Limitations & Future Work

  • Computational efficiency: Diffusion refinement requires multiple denoising steps (5 steps), making decoding several times slower than traditional codecs and hindering practical deployment.
  • Further optimization of the transform coding module: The authors themselves acknowledge that the current contextual transform coding module can be improved in terms of efficiency.
  • Training data and sequence length limitations: Training uses only 13-frame Vimeo sequences; generalization to longer videos remains unvalidated.
  • Evaluation limited to extremely low bitrates (<0.03 bpp): Whether the approach remains advantageous at moderate bitrates is not discussed.
  • Accelerating diffusion refinement (e.g., via distillation or consistency models) is an important future direction.
  • vs. GLC-Video: GLC-Video applies an image diffusion prior for per-frame enhancement, leading to texture drift and flickering.
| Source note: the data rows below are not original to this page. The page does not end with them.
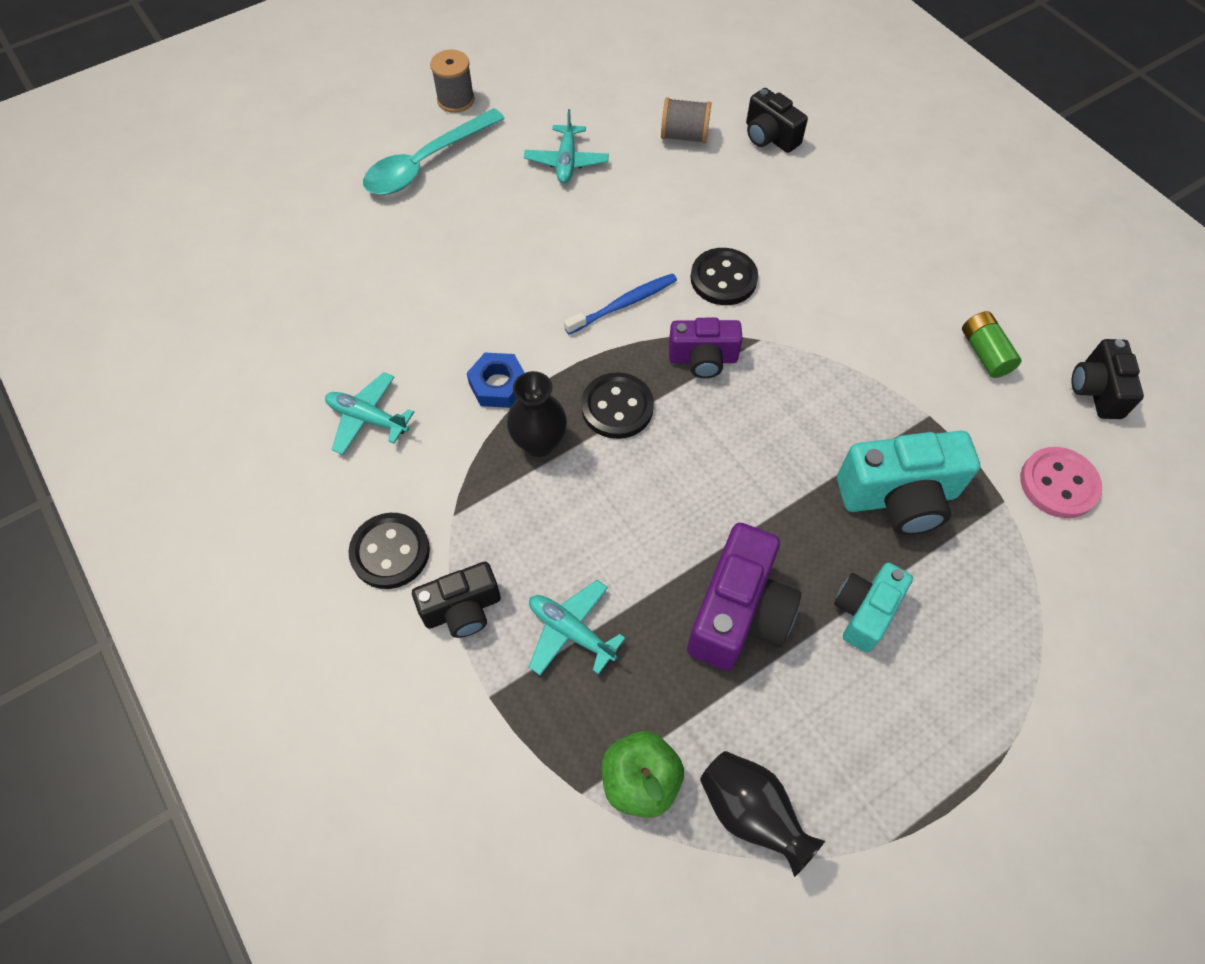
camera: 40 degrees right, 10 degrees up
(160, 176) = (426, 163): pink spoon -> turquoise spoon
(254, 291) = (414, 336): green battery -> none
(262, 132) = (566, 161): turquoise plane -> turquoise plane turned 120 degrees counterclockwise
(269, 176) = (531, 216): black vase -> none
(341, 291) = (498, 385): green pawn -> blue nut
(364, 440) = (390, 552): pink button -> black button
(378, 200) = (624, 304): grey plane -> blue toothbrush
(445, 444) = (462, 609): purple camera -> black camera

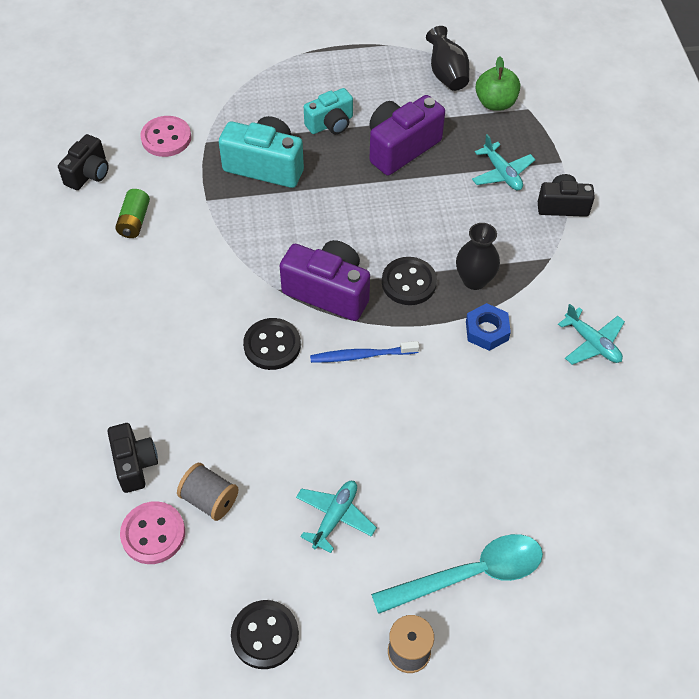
camera: 155 degrees left, 5 degrees down
(390, 552) = (598, 252): black button -> black button (265, 635)
(703, 359) = (328, 292): purple camera -> purple camera, size x1.58
(712, 99) = (153, 534): none -> pink button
GNVC-VD uses a video diffusion prior for sequence-level refinement, fundamentally resolving temporal inconsistency and achieving consistently superior BD-Rate performance.
  • vs. DCVC-RT: DCVC-RT is among the strongest learned codecs, yet it over-smooths at extremely low bitrates. GNVC-VD augments it with diffusion refinement, achieving up to 98% BD-DISTS improvement on UVG.
  • This work demonstrates the substantial value of video generative foundation models in compression tasks and opens a new direction for "generative codecs."

Rating

  • Novelty: ⭐⭐⭐⭐⭐ First introduction of a video diffusion prior into NVC; the flow-matching refinement design starting from compressed latents is elegant.
  • Experimental Thoroughness: ⭐⭐⭐⭐ Comprehensive multi-benchmark comparisons with complete ablations; analysis of moderate bitrates and complex motion scenarios is lacking.
  • Writing Quality: ⭐⭐⭐⭐ Technical pipeline is clearly presented, mathematical derivations are rigorous, and figures are informative.
  • Value: ⭐⭐⭐⭐⭐ Points the way toward next-generation perceptual video compression; the paradigm of video diffusion prior + codec has broad impact.